▶ EXERCISE INSTRUCTIONS
Restate word for word the entries below, starting with the line with "in water | |" and continuing through the line with "content | No information available | |". Include both of those lines and no others.

(Data extracted from a collection)
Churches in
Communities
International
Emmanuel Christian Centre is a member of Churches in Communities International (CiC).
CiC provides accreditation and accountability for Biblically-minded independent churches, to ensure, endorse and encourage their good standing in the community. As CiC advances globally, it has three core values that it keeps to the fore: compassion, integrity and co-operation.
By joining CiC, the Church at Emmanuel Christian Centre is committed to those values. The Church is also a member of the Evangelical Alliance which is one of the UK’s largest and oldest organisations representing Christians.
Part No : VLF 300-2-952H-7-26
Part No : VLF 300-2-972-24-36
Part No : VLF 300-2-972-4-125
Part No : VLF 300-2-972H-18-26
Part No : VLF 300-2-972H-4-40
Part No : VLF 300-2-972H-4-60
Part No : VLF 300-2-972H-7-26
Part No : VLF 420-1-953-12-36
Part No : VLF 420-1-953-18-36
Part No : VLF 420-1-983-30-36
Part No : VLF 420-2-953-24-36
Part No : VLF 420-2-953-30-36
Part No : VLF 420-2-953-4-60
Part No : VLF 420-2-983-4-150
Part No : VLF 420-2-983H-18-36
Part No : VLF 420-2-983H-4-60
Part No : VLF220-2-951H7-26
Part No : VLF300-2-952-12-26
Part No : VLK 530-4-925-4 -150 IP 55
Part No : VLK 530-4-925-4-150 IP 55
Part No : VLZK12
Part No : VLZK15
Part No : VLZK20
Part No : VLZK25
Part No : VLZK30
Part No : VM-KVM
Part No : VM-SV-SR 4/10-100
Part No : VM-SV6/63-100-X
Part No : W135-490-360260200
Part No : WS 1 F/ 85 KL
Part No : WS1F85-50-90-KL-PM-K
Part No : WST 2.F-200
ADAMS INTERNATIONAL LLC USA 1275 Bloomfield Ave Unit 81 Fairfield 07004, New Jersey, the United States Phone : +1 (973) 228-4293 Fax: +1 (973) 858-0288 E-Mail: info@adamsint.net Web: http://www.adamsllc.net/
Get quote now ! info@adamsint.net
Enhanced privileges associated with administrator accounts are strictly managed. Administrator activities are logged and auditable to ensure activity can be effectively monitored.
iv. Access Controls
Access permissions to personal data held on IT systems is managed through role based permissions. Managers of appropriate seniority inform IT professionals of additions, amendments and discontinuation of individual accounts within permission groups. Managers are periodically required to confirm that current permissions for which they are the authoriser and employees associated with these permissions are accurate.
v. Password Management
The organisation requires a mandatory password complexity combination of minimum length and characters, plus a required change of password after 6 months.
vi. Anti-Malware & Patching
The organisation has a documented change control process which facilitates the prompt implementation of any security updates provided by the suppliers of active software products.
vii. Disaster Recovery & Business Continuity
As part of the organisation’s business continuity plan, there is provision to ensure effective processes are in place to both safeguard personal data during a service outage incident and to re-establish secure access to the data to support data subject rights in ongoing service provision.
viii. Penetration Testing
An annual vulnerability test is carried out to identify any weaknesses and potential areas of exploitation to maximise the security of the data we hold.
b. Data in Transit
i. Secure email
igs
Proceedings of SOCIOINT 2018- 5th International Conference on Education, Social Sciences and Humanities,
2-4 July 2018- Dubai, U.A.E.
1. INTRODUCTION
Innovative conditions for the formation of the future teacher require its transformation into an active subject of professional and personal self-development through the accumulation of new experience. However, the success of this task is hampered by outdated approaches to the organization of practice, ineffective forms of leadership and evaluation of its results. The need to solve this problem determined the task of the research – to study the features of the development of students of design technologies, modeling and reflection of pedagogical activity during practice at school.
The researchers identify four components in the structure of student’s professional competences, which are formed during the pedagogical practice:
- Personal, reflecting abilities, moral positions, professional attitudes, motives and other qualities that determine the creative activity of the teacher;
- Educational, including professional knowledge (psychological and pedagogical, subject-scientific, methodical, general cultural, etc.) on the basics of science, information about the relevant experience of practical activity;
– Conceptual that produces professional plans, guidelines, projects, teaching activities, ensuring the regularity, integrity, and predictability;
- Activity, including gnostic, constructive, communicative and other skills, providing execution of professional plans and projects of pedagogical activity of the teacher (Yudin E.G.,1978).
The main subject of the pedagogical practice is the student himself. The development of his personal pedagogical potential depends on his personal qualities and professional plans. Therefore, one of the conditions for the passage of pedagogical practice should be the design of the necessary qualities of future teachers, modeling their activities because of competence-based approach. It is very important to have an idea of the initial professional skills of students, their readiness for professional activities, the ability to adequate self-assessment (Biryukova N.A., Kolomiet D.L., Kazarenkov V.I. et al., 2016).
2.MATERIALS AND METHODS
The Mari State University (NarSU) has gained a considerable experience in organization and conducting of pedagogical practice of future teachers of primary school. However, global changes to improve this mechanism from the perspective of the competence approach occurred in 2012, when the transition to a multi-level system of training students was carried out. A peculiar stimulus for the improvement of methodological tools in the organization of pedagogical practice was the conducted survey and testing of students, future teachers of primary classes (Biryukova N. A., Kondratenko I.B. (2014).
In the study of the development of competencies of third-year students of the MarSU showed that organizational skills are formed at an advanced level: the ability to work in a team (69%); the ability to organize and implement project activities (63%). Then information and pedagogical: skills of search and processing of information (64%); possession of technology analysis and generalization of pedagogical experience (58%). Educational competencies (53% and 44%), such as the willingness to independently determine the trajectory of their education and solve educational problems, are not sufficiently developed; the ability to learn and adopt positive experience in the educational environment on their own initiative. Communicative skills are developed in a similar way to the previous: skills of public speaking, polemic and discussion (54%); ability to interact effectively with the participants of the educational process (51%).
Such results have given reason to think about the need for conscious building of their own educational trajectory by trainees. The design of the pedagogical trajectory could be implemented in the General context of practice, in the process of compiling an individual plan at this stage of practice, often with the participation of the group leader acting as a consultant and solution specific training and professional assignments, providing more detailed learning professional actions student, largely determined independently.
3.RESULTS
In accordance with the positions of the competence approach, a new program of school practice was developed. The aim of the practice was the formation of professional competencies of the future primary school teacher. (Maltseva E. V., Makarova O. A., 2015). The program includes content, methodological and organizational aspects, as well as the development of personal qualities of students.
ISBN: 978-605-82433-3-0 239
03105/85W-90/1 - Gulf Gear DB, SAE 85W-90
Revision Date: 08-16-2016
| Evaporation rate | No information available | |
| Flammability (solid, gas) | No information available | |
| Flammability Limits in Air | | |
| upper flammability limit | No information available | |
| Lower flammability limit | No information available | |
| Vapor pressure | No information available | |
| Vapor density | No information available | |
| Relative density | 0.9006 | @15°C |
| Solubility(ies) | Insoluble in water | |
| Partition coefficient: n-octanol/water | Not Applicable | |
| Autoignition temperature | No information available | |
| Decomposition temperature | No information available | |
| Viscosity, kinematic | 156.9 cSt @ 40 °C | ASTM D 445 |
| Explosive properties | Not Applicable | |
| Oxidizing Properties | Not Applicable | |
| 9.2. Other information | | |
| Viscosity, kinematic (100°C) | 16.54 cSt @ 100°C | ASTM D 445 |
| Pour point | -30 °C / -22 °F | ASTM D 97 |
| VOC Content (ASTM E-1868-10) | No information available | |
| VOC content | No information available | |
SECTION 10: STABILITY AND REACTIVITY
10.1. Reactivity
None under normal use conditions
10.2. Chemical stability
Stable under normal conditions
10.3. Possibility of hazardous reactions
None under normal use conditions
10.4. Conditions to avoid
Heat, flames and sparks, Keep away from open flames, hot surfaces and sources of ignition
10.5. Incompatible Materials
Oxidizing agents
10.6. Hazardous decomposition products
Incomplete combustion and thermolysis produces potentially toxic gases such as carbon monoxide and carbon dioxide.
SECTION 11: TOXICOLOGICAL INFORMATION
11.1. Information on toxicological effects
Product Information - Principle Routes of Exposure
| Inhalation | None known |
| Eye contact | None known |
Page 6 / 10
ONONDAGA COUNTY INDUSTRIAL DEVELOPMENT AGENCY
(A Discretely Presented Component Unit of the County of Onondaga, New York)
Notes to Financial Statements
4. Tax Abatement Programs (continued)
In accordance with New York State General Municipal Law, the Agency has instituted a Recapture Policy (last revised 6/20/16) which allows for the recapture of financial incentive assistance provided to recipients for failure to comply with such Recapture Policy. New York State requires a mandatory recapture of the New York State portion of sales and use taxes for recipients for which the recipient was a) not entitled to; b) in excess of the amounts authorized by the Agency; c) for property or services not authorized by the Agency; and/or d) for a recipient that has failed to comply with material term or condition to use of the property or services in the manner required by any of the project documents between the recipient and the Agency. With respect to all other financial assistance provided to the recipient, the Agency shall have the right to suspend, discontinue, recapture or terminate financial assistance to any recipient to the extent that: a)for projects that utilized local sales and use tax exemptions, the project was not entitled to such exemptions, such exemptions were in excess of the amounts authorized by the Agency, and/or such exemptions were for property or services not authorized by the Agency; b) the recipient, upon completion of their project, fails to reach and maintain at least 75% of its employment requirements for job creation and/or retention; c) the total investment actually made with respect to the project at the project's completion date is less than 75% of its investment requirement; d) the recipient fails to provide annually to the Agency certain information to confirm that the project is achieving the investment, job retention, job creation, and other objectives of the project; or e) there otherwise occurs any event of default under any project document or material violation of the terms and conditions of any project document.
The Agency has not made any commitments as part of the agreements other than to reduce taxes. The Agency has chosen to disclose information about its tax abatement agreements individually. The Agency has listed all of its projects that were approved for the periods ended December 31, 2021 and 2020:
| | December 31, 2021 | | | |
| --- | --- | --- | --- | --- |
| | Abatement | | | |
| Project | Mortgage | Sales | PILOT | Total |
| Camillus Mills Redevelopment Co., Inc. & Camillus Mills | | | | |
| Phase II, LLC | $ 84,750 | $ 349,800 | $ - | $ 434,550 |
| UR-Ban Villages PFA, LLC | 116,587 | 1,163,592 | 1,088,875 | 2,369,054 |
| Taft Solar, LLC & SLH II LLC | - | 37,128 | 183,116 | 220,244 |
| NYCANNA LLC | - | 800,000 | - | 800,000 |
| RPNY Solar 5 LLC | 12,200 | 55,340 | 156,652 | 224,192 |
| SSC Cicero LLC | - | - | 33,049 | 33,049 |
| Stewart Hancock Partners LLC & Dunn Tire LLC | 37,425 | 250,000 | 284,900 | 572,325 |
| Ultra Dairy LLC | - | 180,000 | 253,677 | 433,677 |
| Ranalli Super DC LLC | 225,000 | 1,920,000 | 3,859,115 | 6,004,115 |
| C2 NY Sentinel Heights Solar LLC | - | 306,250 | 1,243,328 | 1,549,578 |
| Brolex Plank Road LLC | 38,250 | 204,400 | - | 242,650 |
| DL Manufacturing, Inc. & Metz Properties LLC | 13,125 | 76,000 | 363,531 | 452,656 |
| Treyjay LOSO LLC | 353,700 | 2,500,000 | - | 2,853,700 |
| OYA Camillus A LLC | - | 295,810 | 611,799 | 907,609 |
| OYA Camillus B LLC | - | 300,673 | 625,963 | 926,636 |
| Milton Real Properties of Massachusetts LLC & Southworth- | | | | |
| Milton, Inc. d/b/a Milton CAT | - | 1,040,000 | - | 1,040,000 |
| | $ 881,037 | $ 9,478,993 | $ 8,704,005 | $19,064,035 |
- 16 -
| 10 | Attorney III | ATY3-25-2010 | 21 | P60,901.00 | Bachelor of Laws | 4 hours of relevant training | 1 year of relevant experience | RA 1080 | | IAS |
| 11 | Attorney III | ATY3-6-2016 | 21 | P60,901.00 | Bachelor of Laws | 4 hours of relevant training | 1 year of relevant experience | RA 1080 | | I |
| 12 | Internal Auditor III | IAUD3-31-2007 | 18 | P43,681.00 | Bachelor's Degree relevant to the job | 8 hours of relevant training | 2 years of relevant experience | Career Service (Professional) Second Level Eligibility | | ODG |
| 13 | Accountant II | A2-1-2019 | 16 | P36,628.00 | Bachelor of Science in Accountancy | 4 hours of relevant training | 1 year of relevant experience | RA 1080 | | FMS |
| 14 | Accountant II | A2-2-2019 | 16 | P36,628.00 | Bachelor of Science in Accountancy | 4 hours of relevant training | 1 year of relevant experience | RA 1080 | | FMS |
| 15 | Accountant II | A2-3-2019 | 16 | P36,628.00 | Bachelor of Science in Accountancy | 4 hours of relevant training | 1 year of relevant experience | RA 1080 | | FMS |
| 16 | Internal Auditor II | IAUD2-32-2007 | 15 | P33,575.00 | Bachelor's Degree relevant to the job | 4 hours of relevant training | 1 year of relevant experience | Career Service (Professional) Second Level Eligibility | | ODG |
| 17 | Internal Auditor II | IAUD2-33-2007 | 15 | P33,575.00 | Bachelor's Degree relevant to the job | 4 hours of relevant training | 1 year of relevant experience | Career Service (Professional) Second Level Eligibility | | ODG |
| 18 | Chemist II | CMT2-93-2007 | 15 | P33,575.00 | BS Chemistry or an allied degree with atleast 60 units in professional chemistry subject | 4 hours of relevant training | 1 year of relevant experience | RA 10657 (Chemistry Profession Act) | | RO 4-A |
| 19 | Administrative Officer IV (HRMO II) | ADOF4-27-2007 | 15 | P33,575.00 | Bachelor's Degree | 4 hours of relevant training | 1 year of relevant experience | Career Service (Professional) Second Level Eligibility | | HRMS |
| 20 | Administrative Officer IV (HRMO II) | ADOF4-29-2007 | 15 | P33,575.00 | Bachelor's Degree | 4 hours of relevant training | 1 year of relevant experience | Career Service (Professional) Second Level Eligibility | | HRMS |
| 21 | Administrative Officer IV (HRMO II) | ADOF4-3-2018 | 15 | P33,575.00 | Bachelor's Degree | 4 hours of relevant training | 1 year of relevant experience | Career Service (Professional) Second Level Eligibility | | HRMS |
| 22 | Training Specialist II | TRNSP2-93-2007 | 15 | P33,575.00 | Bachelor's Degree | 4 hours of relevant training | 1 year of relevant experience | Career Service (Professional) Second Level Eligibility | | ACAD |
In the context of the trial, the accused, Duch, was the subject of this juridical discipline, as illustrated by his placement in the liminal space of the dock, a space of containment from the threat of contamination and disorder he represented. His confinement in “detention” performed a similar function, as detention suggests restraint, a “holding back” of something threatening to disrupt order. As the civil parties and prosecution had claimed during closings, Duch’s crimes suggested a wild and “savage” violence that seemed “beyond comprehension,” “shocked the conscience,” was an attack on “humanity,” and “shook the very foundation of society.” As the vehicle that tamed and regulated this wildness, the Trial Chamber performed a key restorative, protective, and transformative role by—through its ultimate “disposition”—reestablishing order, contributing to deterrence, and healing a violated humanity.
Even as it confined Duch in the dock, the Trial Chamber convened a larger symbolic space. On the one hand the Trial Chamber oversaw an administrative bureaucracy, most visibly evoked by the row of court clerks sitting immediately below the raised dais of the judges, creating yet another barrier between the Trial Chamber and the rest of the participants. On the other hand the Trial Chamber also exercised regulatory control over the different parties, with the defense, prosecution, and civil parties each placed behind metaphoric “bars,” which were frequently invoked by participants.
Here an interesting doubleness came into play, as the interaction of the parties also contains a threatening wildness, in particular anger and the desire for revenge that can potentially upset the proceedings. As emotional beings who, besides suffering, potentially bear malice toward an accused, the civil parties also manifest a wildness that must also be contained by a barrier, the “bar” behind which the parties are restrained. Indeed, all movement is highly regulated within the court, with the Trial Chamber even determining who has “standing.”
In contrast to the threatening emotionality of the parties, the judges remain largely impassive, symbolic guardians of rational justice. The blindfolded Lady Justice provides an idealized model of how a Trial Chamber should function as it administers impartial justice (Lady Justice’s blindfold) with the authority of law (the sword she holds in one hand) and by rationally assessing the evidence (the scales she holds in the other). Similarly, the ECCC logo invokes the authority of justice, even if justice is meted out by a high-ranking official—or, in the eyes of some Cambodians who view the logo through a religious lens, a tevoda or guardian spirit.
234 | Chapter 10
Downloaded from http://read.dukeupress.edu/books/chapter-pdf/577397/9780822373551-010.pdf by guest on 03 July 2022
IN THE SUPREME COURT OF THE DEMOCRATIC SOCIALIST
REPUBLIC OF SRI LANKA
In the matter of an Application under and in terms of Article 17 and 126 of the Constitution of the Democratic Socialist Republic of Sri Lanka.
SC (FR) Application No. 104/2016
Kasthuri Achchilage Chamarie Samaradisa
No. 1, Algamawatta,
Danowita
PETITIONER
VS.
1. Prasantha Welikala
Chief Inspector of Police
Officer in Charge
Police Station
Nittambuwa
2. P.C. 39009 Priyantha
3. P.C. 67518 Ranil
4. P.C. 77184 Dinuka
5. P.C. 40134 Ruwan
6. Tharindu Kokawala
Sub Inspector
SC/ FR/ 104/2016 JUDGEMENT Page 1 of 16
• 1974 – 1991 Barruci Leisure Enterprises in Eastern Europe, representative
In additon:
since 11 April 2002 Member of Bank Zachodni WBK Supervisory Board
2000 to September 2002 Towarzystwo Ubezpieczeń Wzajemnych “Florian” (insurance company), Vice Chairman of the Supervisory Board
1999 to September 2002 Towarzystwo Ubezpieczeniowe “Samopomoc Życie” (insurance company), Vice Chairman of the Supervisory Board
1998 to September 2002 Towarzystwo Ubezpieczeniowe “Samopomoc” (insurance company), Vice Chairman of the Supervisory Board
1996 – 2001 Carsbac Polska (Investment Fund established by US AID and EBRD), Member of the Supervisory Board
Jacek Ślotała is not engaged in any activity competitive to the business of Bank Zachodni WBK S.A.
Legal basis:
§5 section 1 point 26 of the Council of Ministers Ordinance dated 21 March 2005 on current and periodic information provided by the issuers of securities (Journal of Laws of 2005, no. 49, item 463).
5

▶ SOLUTION FOR THIS PROBLEM
| Solubility(ies) | Insoluble in water | |
| Partition coefficient: n-octanol/water | Not Applicable | |
| Autoignition temperature | No information available | |
| Decomposition temperature | No information available | |
| Viscosity, kinematic | 156.9 cSt @ 40 °C | ASTM D 445 |
| Explosive properties | Not Applicable | |
| Oxidizing Properties | Not Applicable | |
| 9.2. Other information | | |
| Viscosity, kinematic (100°C) | 16.54 cSt @ 100°C | ASTM D 445 |
| Pour point | -30 °C / -22 °F | ASTM D 97 |
| VOC Content (ASTM E-1868-10) | No information available | |
| VOC content | No information available | |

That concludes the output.